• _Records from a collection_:
━━━

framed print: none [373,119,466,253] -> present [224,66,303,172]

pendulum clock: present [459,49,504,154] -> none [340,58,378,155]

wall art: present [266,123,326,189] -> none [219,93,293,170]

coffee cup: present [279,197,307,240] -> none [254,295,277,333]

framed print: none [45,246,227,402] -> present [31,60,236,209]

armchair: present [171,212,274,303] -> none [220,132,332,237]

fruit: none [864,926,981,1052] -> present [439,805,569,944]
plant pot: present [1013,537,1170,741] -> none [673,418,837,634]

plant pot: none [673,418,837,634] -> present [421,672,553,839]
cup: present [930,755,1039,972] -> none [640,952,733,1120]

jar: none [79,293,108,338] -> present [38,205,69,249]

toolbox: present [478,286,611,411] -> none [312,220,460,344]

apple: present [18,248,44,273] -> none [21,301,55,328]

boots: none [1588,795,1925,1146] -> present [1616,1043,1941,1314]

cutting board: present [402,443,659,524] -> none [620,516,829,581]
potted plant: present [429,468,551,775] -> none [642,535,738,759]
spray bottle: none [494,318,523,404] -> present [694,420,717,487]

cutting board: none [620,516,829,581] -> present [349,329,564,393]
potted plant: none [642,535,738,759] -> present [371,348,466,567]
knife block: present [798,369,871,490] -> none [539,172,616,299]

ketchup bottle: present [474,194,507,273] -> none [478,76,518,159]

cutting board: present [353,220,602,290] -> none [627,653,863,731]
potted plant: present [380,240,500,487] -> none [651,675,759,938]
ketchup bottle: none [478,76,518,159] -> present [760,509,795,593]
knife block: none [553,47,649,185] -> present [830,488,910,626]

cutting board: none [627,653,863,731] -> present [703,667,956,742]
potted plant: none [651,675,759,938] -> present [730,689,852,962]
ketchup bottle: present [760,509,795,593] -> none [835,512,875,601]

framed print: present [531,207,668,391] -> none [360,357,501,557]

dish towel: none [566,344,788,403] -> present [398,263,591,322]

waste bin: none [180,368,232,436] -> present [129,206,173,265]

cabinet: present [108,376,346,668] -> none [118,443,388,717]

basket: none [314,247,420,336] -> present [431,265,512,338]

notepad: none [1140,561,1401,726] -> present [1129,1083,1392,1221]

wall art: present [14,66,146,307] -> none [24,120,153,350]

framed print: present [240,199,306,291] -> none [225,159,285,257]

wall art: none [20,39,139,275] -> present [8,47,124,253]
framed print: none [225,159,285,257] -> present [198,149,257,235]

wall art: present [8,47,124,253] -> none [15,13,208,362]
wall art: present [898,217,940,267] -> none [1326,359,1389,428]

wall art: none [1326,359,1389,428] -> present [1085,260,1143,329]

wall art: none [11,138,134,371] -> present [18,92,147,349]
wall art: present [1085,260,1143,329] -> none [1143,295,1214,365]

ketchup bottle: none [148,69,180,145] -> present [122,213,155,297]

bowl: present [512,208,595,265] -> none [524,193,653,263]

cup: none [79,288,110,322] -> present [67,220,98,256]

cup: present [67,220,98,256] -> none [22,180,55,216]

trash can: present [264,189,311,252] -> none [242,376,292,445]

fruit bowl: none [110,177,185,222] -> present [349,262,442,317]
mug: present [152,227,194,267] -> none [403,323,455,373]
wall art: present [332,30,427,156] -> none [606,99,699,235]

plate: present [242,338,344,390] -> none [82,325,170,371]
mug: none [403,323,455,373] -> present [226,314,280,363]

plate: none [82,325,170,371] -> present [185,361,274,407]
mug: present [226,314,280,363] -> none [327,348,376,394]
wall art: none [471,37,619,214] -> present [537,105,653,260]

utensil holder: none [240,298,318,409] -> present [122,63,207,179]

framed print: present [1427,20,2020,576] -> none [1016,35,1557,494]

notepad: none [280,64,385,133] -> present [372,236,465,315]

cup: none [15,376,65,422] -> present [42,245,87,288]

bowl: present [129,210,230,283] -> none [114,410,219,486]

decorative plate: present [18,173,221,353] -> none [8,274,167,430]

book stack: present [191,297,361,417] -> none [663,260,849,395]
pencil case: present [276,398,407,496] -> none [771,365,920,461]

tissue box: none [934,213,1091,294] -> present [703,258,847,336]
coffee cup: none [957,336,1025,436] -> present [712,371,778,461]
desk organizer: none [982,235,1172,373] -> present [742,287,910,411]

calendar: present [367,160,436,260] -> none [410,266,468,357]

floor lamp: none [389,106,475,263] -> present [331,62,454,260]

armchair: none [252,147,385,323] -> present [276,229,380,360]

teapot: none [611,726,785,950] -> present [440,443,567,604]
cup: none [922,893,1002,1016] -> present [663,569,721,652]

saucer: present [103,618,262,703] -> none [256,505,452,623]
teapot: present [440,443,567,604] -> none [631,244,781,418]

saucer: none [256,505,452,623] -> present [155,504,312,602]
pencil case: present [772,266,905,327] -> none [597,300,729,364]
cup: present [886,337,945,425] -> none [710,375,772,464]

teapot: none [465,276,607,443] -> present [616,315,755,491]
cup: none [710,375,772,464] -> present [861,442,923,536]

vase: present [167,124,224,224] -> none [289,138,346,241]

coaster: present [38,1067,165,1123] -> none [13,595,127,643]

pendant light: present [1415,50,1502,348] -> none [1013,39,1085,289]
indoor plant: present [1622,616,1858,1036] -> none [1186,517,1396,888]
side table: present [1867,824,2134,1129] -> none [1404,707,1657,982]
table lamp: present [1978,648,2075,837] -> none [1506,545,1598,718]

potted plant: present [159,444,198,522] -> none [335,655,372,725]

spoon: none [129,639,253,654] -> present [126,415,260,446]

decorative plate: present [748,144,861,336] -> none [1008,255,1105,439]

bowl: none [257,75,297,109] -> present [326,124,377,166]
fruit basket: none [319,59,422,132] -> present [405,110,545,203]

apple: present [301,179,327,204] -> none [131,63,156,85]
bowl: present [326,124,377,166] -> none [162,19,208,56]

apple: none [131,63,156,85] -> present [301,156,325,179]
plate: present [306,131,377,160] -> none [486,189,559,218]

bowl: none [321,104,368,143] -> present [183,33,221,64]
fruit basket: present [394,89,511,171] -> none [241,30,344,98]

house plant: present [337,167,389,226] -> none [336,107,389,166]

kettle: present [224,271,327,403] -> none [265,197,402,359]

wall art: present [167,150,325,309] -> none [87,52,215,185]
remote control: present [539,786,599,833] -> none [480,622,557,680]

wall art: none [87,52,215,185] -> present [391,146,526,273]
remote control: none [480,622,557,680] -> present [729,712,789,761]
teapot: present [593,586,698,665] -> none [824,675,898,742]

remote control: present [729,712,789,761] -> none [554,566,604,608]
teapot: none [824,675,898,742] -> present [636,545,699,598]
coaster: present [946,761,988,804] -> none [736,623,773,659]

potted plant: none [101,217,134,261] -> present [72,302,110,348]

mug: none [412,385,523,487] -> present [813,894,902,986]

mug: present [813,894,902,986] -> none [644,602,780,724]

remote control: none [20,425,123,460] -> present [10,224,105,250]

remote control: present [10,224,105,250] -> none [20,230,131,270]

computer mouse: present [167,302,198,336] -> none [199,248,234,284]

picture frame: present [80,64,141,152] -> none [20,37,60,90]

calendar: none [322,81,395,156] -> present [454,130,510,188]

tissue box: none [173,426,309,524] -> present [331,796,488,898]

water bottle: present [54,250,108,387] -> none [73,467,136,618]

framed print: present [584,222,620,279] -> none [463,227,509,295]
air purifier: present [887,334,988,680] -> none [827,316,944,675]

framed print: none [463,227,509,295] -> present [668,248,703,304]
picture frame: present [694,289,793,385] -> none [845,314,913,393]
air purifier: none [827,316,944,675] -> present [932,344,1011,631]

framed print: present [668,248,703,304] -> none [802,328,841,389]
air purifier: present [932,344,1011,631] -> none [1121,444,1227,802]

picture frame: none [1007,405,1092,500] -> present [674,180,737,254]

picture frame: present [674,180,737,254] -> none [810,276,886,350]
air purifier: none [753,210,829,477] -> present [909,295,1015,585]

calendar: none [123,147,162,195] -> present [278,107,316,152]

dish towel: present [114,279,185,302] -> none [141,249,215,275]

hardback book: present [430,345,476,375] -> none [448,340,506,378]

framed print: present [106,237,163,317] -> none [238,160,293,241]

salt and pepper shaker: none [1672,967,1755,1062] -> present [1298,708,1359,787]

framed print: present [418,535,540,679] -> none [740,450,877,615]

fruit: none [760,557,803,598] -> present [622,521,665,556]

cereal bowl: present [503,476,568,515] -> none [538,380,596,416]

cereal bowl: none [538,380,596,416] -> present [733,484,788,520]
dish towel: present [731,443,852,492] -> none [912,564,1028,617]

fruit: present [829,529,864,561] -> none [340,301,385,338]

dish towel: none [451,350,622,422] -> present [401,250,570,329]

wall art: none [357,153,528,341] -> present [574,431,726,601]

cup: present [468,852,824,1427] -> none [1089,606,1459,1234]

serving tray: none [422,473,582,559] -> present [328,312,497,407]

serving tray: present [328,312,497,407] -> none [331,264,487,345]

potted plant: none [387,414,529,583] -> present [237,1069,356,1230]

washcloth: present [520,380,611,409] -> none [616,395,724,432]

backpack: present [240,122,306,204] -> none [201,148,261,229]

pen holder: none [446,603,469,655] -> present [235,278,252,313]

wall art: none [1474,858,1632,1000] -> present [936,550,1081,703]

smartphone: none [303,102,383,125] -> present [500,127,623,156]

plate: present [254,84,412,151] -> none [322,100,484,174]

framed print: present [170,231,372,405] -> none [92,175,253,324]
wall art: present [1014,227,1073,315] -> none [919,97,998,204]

━━━

• _Work item_:
Copy, please, every line from the start of the entries down to the line that holds "fruit: none [864,926,981,1052]", with both of those lines included and no others.

• _Task response_:
framed print: none [373,119,466,253] -> present [224,66,303,172]

pendulum clock: present [459,49,504,154] -> none [340,58,378,155]

wall art: present [266,123,326,189] -> none [219,93,293,170]

coffee cup: present [279,197,307,240] -> none [254,295,277,333]

framed print: none [45,246,227,402] -> present [31,60,236,209]

armchair: present [171,212,274,303] -> none [220,132,332,237]

fruit: none [864,926,981,1052] -> present [439,805,569,944]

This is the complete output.